--- Begin GIVEN DATA ---
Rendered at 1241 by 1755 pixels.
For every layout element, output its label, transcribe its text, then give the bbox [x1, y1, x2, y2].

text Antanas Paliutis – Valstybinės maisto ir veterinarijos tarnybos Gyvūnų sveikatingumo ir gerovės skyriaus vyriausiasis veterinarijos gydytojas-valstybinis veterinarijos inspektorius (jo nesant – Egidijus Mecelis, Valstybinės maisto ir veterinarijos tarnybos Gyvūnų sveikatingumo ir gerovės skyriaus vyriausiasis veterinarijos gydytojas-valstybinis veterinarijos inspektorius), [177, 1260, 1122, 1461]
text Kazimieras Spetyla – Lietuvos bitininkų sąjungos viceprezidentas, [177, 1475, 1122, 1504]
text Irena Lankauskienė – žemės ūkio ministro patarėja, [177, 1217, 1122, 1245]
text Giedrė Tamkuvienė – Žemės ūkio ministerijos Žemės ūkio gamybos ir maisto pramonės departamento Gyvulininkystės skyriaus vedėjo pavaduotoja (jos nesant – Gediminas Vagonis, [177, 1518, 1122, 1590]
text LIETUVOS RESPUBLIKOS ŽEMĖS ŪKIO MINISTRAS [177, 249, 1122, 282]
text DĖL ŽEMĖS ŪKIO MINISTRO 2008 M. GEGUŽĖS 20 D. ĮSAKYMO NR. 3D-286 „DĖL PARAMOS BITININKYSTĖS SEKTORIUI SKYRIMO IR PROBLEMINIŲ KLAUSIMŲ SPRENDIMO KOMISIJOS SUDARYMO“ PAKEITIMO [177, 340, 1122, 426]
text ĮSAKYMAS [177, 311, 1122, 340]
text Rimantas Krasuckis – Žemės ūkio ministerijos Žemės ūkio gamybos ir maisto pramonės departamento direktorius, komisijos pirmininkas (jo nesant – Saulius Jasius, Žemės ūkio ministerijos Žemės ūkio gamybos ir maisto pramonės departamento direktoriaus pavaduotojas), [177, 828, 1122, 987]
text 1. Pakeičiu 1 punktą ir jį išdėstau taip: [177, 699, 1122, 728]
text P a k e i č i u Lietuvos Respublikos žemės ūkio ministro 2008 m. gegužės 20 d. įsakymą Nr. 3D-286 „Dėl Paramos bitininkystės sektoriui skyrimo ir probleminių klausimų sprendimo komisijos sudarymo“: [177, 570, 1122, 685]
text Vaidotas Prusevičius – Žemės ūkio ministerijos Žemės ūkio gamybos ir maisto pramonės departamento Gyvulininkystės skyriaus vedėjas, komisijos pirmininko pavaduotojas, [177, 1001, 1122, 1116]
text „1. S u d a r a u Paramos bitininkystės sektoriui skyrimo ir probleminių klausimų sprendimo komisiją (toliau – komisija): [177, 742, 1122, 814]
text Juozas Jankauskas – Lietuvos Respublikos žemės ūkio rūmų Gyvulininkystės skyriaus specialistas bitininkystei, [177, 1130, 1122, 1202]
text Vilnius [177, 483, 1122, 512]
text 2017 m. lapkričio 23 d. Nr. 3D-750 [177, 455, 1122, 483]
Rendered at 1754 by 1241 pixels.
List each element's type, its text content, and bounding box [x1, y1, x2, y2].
--- End GIVEN DATA ---
(TASK INSTRUCTIONS): Put every line of the entries above into a JSON list of strings, one string per line, and leave out the blank lines.

(OUTPUT OF THE TASK):
[
  "Rendered at 1241 by 1755 pixels.",
  "For every layout element, output its label, transcribe its text, then give the bbox [x1, y1, x2, y2].",
  "text Antanas Paliutis – Valstybinės maisto ir veterinarijos tarnybos Gyvūnų sveikatingumo ir gerovės skyriaus vyriausiasis veterinarijos gydytojas-valstybinis veterinarijos inspektorius (jo nesant – Egidijus Mecelis, Valstybinės maisto ir veterinarijos tarnybos Gyvūnų sveikatingumo ir gerovės skyriaus vyriausiasis veterinarijos gydytojas-valstybinis veterinarijos inspektorius), [177, 1260, 1122, 1461]",
  "text Kazimieras Spetyla – Lietuvos bitininkų sąjungos viceprezidentas, [177, 1475, 1122, 1504]",
  "text Irena Lankauskienė – žemės ūkio ministro patarėja, [177, 1217, 1122, 1245]",
  "text Giedrė Tamkuvienė – Žemės ūkio ministerijos Žemės ūkio gamybos ir maisto pramonės departamento Gyvulininkystės skyriaus vedėjo pavaduotoja (jos nesant – Gediminas Vagonis, [177, 1518, 1122, 1590]",
  "text LIETUVOS RESPUBLIKOS ŽEMĖS ŪKIO MINISTRAS [177, 249, 1122, 282]",
  "text DĖL ŽEMĖS ŪKIO MINISTRO 2008 M. GEGUŽĖS 20 D. ĮSAKYMO NR. 3D-286 „DĖL PARAMOS BITININKYSTĖS SEKTORIUI SKYRIMO IR PROBLEMINIŲ KLAUSIMŲ SPRENDIMO KOMISIJOS SUDARYMO“ PAKEITIMO [177, 340, 1122, 426]",
  "text ĮSAKYMAS [177, 311, 1122, 340]",
  "text Rimantas Krasuckis – Žemės ūkio ministerijos Žemės ūkio gamybos ir maisto pramonės departamento direktorius, komisijos pirmininkas (jo nesant – Saulius Jasius, Žemės ūkio ministerijos Žemės ūkio gamybos ir maisto pramonės departamento direktoriaus pavaduotojas), [177, 828, 1122, 987]",
  "text 1. Pakeičiu 1 punktą ir jį išdėstau taip: [177, 699, 1122, 728]",
  "text P a k e i č i u Lietuvos Respublikos žemės ūkio ministro 2008 m. gegužės 20 d. įsakymą Nr. 3D-286 „Dėl Paramos bitininkystės sektoriui skyrimo ir probleminių klausimų sprendimo komisijos sudarymo“: [177, 570, 1122, 685]",
  "text Vaidotas Prusevičius – Žemės ūkio ministerijos Žemės ūkio gamybos ir maisto pramonės departamento Gyvulininkystės skyriaus vedėjas, komisijos pirmininko pavaduotojas, [177, 1001, 1122, 1116]",
  "text „1. S u d a r a u Paramos bitininkystės sektoriui skyrimo ir probleminių klausimų sprendimo komisiją (toliau – komisija): [177, 742, 1122, 814]",
  "text Juozas Jankauskas – Lietuvos Respublikos žemės ūkio rūmų Gyvulininkystės skyriaus specialistas bitininkystei, [177, 1130, 1122, 1202]",
  "text Vilnius [177, 483, 1122, 512]",
  "text 2017 m. lapkričio 23 d. Nr. 3D-750 [177, 455, 1122, 483]",
  "Rendered at 1754 by 1241 pixels.",
  "List each element's type, its text content, and bounding box [x1, y1, x2, y2]."
]